Cette approche a, certes, donné de solides résultats pendant quarante ans sur le plan technologique – comme en attestent les missions Apollo, la navette spatiale, le télescope Hubble ou la station ISS, mais elle a conduit assez logiquement à une dérive des coûts au sein des programmes et à une faible appétence pour l’innovation disruptive. C’est en 1984, alors même que la navette spatiale triomphe dans l’espace, que le président Reagan pose les jalons de ce qui va devenir la nouvelle politique spatiale des Etats-Unis, avec le Space launch act.

L’idée est de passer d’un modèle centralisé à un modèle qui fasse davantage confiance au marché et à l’initiative privée pour trouver un successeur à la navette spatiale. La Nasa se voit alors repositionnée dans une fonction de client et de partenaire des entreprises, plutôt que de donneur d’ordre et de surveillance.

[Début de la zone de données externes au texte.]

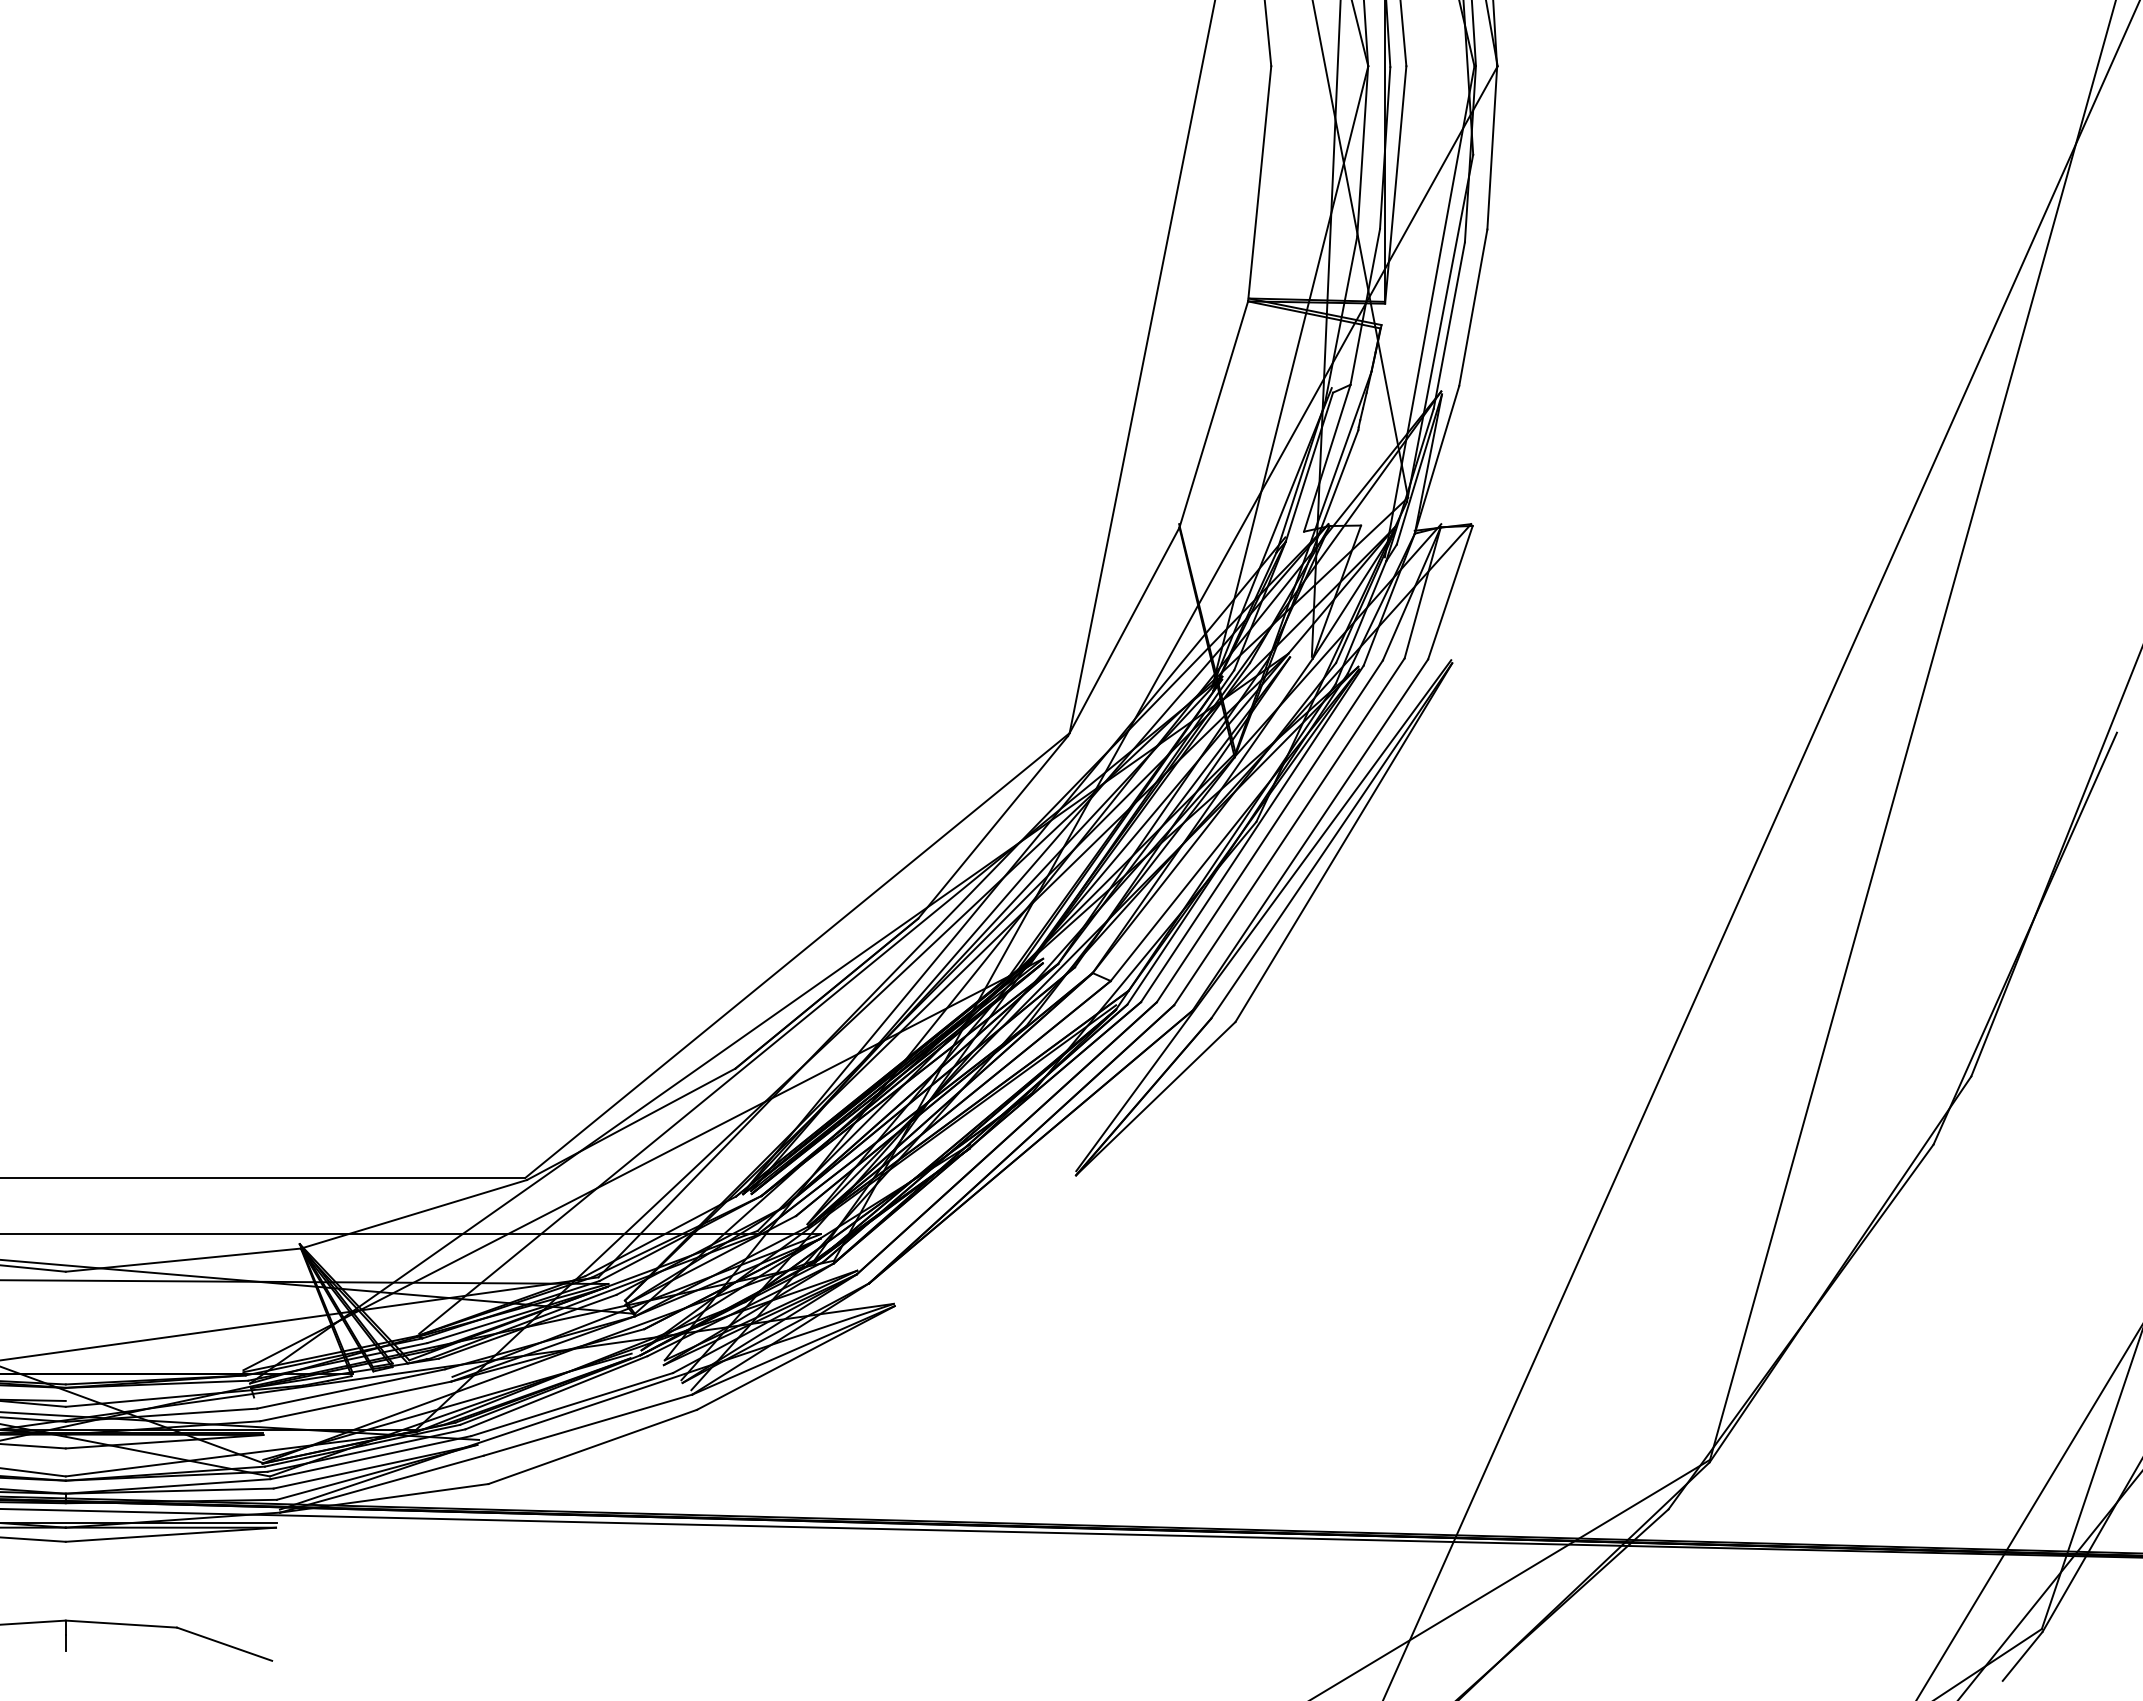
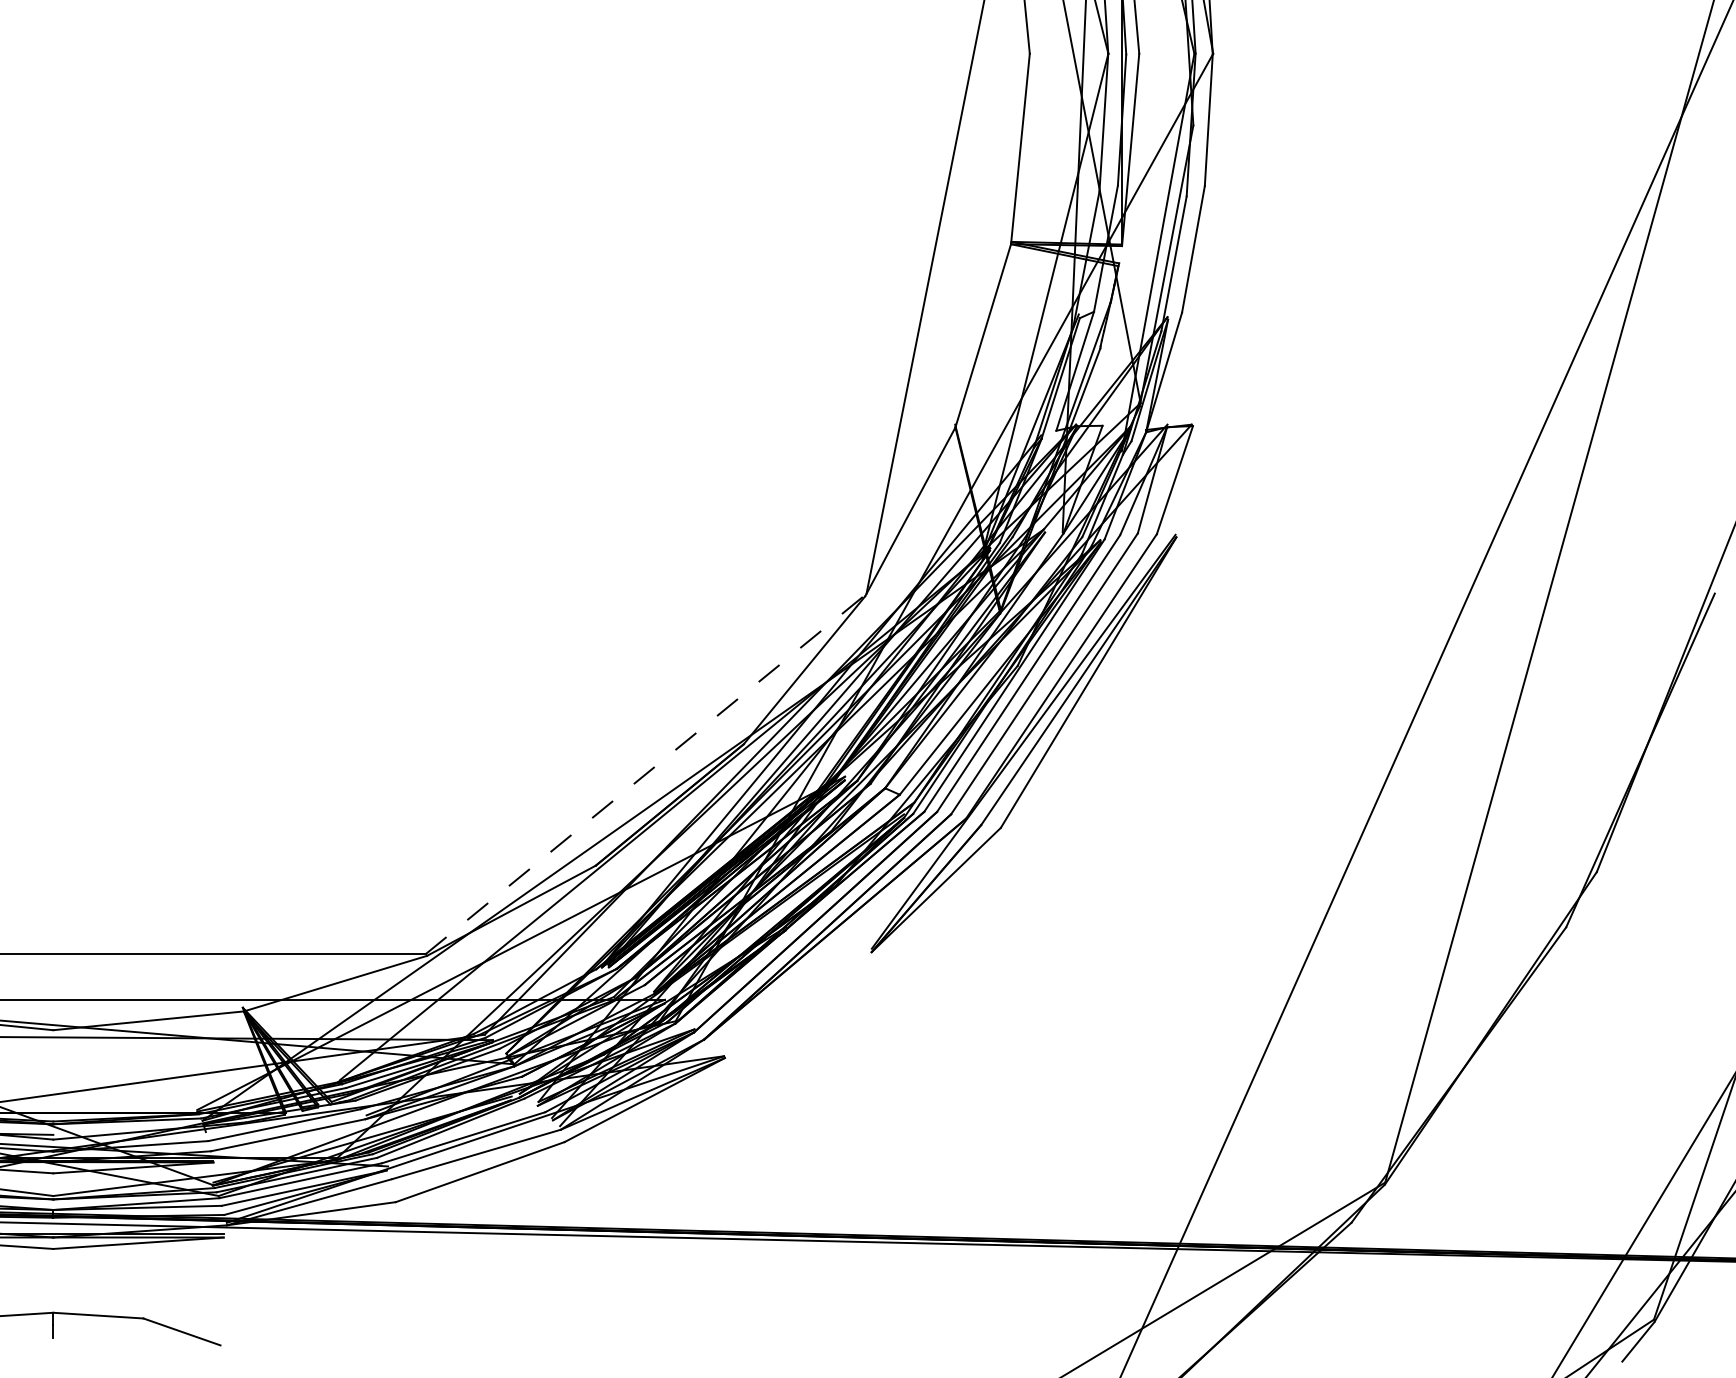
line: (797, 955) -> (646, 774), solid -> dashed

Elle continue à octroyer des financements publics mais l’essentiel du risque est désormais transféré au secteur privé, en contrepartie de la perspective de profits considérables en cas de succès.

Cette politique a conduit à la constitution d’une véritable industrie spatiale, la fameuse « New space » : de nombreuses entreprises se sont lancées dans l’aventure, à l’image de SpaceX qui naît en 2002 avec le projet de lancer des capsules réutilisables. La concurrence entre entreprises est au rendez-vous, tout comme la spécialisation sur des segments d’activité tels que l’imagerie terrestre, la conception de satellites, l’habitat des stations spatiales ou l’élimination des débris spatiaux. La Nasa oriente le marché au travers des priorités qu’elle affiche dans ses contrats, qui sont désormais à prix fixes et non plus fonction des coûts.

C’est ainsi qu’en 2005 est adopté le programme Commercial orbital transportation services (COTS), qui vise à trouver un moyen efficace et économe de transporter des équipages et du matériel vers une station spatiale en orbite basse. Ce programme sera à l’origine du lanceur Falcon et du vaisseau habité Dragon, deux innovations de SpaceX qui ont conduit à fortement baisser le coût d’envoi dans l’espace d’engins et de personnes, notamment en réutilisant la fusée et la capsule.

La morale de l’histoire est que le retour des Etats-Unis au premier plan de la conquête spatiale a trouvé aussi sa source dans une redéfinition des rôles entre les pouvoirs publics et l’initiative privée : en laissant se développer un véritable marché du spatial, orientée et soutenu par la Nasa, les Américains ont permis l’éclosion d’innovations disruptives.

Emmanuel Combe est professeur à Skema business school et vice-président de l’Autorité de la concurrence.